I make about $6,500 donating plasma over 100 times a year, but I don't do it for the money
Patrick Herdener donates plasma twice a week, every week and makes between $50-$70 per donation.
That means he typically donates plasma 104 times a year and makes about $6,500 before taxes.
Herdener said he started donating for money but the spirit of being helpful motivates him now.
This as-told-to essay is based on a conversation with Patrick Herdener, who lives in Tulsa, Oklahoma, and donates plasma twice a week. He receives between $50-$70 per donation, which Insider verified with documentation. The conversation has been edited for length and clarity.
To be honest, when I first started donating plasma, the main thing that motivated me was money. I was in my mid-20s, unemployed, and had rent to pay.
My best friend at the time told me about plasma donation, where I could earn money by letting a machine filter plasma out of my blood. Back then I think the pay was around $30 a session. I would go just enough to pay the bills, since I was single and had no family.
Now though, I'm a lot more serious about it. I go twice a week, usually on Wednesday and Friday, every week of the year.
These days I come home with between $55 and $70 for each session. On Wednesdays, they pay me $55 and on Fridays, it's $70. It adds up to around $6,500 per year before taxes.
This isn't my main income though. I mostly use this to buy my wife and kids birthday gifts and Christmas presents. And to replace parts on my mountain bike. I break a lot of parts.
I started donating more often when I learned where my plasma was going. My plasma donation center, run by CSL Plasma, put up a sign listing the illnesses and disorders that plasma can help treat, like hemophilia or immune deficiency.
Around two to three years ago, they put up another sign. Every month, it shows a new photo of someone who receives treatment for one of those disorders. It's actually kind of nice — makes it a bit more personal.
I have been donating twice a week for 13 years. The only time I've paused during that period is when the machine filtering my blood broke during a session.
The bowl holding my blood was full, and it had just started to spin the plasma, when suddenly it broke. I lost a bowlful of blood immediately — not just my plasma, but the red blood cells, as well.
I was fine. I still went to work and rode my bike home afterwards. They still gave me a full payout, too.
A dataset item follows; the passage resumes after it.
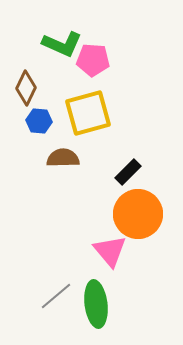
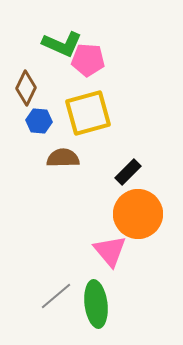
pink pentagon: moved 5 px left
But I had to wait 58 days to replenish that blood I lost. You can't donate if you're short on blood. That could send you to the emergency room if you tried.
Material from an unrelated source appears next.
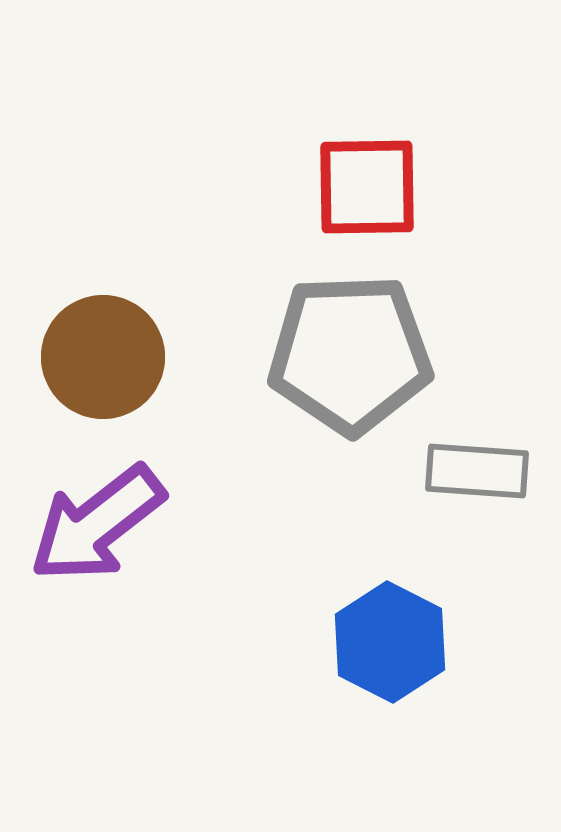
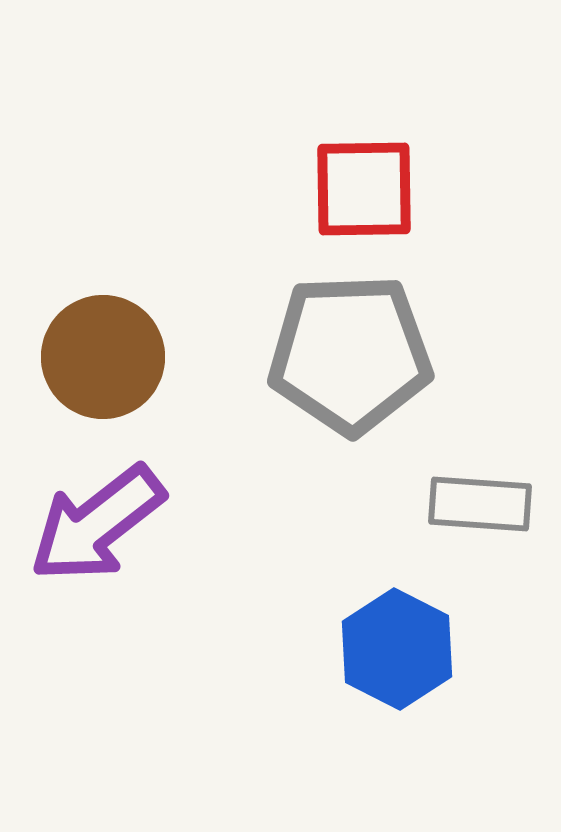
red square: moved 3 px left, 2 px down
gray rectangle: moved 3 px right, 33 px down
blue hexagon: moved 7 px right, 7 px down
Other than that one incident, my streak has been unbroken.
The nurses use an 18-gauge needle to draw my blood. There's only one vein in my arm big enough for that size of needle. That's why I switch arms, so my scar tissue doesn't get too thick. I also use a vitamin E gel to help my skin heal and reduce scarring.
The pain usually isn't too bad. It depends on the person sticking you. With some people, the pain is no worse than when you donate blood. With others, you don't feel a thing.
The process normally takes 49-55 minutes. One lucky day, it only took me 35 minutes, but that was a one-off. I can't replicate it no matter what I change.
To help keep the process quick, I stay away from most pork products and only eat cheese in moderation. Those foods raise the fat content in my blood, which can clog the filter in the machine.
When the filter gets clogged, a process that normally takes me 49 minutes turns into 2 hours. By the end, my arm aches from my elbow to my fingers.
I also drink a gallon of water daily. Staying hydrated is important so you don't get light-headed.
I'd encourage others to donate plasma if they can. It's only an hour out of your day, and it really does help people. You might even find an interesting conversation with fellow donors or the nurses while you're at it.